Add core for arduino:megaavr, which I mistakenly assumed was this board.
Compile (mistakently) for FQBN arduino:megaavr:uno2018.
This produced the no-such-file error for the compiler.
I have since correctly installed core arduino:avr. Compiling to FQBN arduino:avr:uno works fine. If I try to reproduce the original error by compiling to FQBN arduino:megaavr:uno2018 I get the following error:
avrdude: usbhid_open(): No device found
avrdude: jtag3_open_common(): Did not find any device matching VID 0x03eb and PID list: 0x2145
Error during Upload: uploading error: exit status 1
I assumed this more descriptive error is appearing because I've since added core arduino:avr. Perhaps the compiler is detecting arduino:avr and using that platform.txt?
Let me know if you'd like me to run any other experiments if that will help.
Connect OSEPP Uno R3 Plus board, which seems to be fully compliant with the Arduino standard.
Most likely. Even if it wasn't, compilation is not affected by the hardware you have (or don't have) connected to your computer. You can compile for boards you don't even own if you like.
If you installed arduino:megaavr and then compiled for one of the arduino:megaavr boards, you definitely shouldn't get that error, even if you never installed arduino:avr.

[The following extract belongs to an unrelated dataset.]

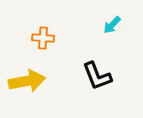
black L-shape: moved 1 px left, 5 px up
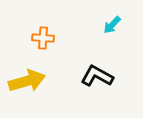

We do get a lot of reports of the "fork/exec /bin/avr-g++: no such file or directory" type of errors when something goes wrong during the platform installation process that causes the tool to not get installed. The other common cause of this error is that some 3rd party platforms have dependencies on other platforms, so when you install one but not the other then tools are missing, but that's not the case with Arduino's official platforms like arduino:megaavr.
homediggity:
If I try to reproduce the original error by compiling to FQBN arduino:megaavr:uno2018 I get the following error:
avrdude: usbhid_open(): No device found
avrdude: jtag3_open_common(): Did not find any device matching VID 0x03eb and PID list: 0x2145
Error during Upload: uploading error: exit status 1
I guess you're using arduino-cli compile --upload? It's expected that the upload will fail if you don't have an Arduino Uno WiFi Rev2 connected to your computer. If you omit the --upload flag from the command then the compilation will be successful.
homediggity:
Let me know if you'd like me to run any other experiments if that will help.
Thanks for the offer! Since you've already fixed the problem, there isn't much we can do to investigate it. For now, I think we should just be glad that everything is working as expected. Feel free to post on the forum if you run into other problems.
pert:
I guess you're using arduino-cli compile --upload? It's expected that the upload will fail if you don't have an Arduino Uno WiFi Rev2 connected to your computer. If you omit the --upload flag from the command then the compilation will be successful.
My makefile (really just a zsh build script) runs arduino-cli upload after arduino-cli compile. That error came from the upload command which ran after a successful compile. As you said, compiling to the wrong target is not an error, per se. It just produces a binary that will fail later.